Text block >>

Children are placed on their parents’ bikes as babies, they learn to cycle to school at a certain age in the Netherlands and grow up to be adults that cycle to university and work. That’s how the Dutch roll.
However, accidents happen with cars, other cyclists, one’s own mistake, ducks crossing the bike path, etc. All parties involved (well, except the ducks) blame each other and it’s part of Dutch life to fall off your bike sometimes, even in a canal. That’s how the Dutch roll.
It’s a free country, so if people (expats usually) really think their kids wearing a helmet is going to help, fine, but most people don’t unless they’re in the Tour de France. That’s how the Dutch roll.
However, it’s one thing to have your kid come home crying and/or ending up in the hospital from a cycling accident, it’s another to realise they were playing a game on their mobile phone or texting their BFF while not looking where they were going. I mean, if mommy and daddy can do that driving to the IKEA on the weekend, they can too, right?

Tasks >>
A. From the passage on Dutch cycling, write out the text starting with "It’s a free" and going on through "can too, right?".
B. In the passage on Dutch cycling, who are the people usually described as thinking a helmet will help their kids?
C. Supply what comes next in the passage on Dutch cycling, picking up after its final sentence.

Material provided >>
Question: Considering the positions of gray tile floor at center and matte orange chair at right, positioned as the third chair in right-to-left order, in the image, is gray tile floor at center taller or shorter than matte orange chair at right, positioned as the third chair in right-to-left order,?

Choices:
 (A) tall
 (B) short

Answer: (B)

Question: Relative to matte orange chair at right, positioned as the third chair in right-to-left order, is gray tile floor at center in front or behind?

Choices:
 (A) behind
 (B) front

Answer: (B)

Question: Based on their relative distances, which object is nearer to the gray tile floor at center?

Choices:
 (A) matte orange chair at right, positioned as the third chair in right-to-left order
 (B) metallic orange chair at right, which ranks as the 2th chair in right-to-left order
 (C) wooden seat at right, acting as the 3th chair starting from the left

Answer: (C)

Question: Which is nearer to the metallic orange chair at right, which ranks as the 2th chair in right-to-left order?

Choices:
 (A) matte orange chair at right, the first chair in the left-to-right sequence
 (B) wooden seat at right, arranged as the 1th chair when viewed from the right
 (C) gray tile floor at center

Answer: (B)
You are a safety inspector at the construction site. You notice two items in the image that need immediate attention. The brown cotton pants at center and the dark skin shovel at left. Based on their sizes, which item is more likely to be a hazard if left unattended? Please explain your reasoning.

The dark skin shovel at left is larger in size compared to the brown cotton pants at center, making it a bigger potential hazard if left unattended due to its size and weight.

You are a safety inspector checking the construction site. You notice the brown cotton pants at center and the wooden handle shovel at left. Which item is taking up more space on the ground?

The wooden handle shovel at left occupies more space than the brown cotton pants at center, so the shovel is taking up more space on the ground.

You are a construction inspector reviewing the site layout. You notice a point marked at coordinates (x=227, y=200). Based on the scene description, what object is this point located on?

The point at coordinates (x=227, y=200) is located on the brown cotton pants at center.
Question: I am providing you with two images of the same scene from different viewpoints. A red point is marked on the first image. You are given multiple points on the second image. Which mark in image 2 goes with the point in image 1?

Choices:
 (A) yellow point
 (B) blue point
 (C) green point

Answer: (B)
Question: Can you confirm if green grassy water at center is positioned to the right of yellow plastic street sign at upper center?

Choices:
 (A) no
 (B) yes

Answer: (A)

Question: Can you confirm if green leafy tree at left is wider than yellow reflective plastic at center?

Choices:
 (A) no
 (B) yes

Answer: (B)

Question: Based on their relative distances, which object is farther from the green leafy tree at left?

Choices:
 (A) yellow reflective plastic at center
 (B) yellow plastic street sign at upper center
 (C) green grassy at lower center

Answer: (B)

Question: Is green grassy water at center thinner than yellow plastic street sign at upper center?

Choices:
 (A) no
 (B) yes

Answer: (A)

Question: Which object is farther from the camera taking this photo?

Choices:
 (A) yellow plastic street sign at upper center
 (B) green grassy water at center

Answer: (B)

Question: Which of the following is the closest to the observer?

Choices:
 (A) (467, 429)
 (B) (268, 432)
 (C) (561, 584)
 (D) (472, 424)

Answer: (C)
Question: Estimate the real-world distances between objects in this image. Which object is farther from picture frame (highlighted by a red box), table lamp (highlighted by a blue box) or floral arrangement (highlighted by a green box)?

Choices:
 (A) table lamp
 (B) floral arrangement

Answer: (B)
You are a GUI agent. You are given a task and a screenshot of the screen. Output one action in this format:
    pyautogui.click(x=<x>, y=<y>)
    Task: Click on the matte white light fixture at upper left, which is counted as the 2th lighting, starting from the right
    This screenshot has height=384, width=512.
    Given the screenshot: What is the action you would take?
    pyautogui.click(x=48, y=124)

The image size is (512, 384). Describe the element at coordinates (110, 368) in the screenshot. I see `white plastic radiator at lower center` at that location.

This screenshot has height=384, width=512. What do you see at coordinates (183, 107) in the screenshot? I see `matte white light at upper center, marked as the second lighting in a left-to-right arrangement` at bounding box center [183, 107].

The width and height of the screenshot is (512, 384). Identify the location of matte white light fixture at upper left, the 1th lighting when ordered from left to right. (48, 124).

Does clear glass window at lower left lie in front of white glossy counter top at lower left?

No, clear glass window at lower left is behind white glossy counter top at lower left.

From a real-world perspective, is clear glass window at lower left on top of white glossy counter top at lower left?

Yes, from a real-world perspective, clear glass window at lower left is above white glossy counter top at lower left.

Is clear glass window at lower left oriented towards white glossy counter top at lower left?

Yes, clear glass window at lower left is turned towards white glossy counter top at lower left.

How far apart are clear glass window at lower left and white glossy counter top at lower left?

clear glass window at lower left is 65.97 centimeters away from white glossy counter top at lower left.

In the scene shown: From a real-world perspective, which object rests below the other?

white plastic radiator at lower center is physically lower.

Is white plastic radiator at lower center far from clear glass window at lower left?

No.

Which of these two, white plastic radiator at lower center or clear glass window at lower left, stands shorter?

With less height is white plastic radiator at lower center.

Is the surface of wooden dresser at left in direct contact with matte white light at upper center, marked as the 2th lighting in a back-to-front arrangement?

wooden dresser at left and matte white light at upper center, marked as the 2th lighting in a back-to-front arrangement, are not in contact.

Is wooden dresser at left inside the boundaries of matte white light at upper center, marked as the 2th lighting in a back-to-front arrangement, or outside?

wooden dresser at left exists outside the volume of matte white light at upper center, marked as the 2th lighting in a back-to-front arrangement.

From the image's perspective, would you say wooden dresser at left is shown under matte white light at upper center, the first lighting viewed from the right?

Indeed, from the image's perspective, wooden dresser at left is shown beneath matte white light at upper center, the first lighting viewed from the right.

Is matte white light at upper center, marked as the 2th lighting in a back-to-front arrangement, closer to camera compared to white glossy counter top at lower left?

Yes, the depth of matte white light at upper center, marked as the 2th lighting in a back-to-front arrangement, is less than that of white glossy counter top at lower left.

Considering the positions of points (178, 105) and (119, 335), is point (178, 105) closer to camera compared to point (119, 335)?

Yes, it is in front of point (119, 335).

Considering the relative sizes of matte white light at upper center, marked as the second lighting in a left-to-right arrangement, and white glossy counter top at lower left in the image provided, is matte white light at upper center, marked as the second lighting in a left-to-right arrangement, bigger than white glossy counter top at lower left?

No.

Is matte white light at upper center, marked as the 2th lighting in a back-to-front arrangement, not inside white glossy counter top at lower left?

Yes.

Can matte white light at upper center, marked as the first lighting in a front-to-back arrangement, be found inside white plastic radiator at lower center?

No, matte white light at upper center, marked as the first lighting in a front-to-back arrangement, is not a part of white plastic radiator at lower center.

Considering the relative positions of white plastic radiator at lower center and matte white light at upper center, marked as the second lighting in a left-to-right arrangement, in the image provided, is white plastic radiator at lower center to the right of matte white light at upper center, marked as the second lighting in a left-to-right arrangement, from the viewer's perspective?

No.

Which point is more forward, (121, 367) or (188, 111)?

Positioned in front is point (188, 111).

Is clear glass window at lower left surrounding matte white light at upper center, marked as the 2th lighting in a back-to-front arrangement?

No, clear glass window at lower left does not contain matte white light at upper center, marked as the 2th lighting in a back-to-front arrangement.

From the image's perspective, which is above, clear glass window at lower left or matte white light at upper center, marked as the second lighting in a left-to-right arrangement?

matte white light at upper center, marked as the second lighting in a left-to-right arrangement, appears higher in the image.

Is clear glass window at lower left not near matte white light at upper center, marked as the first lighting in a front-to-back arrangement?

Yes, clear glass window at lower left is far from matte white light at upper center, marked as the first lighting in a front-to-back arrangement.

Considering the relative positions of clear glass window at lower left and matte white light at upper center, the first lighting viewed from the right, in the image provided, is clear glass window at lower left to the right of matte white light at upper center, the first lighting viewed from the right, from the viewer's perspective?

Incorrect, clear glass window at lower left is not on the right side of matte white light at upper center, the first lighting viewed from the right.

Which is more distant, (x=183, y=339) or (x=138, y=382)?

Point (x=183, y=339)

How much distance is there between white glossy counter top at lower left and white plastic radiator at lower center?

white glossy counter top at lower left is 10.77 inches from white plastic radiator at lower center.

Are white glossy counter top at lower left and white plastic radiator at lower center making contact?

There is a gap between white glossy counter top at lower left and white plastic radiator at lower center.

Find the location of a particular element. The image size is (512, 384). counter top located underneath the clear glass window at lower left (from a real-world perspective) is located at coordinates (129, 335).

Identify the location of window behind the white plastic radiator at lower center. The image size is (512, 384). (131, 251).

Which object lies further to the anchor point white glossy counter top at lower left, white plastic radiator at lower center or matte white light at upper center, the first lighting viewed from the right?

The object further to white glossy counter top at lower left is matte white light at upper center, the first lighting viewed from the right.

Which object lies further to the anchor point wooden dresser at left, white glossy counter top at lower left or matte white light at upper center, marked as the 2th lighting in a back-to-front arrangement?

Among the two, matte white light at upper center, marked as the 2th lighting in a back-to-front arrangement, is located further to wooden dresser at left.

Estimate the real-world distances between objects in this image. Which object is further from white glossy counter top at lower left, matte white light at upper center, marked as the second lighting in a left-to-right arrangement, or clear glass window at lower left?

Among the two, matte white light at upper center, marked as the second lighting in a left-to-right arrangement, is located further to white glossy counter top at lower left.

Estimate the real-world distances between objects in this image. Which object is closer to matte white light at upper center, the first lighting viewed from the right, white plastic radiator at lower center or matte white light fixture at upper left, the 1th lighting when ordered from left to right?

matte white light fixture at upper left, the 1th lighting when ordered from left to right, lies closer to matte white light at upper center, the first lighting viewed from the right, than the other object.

Per-task answers >>
A.
It’s a free country, so if people (expats usually) really think their kids wearing a helmet is going to help, fine, but most people don’t unless they’re in the Tour de France. That’s how the Dutch roll.
However, it’s one thing to have your kid come home crying and/or ending up in the hospital from a cycling accident, it’s another to realise they were playing a game on their mobile phone or texting their BFF while not looking where they were going. I mean, if mommy and daddy can do that driving to the IKEA on the weekend, they can too, right?

B. Expats.

C.
And so there are 35% more cycling accidents according to hospital reports between 2006-2010, with campaigns concentrating on collisions with cars, which is only part of the problem. Blaming cars is easy, but if you know anything about cycling in a bigger city, cyclists are sometimes their own worst enemy.
As a copywriter once put it, “safety is boring”.
I find injured children due to lack of proper parenting even more boring.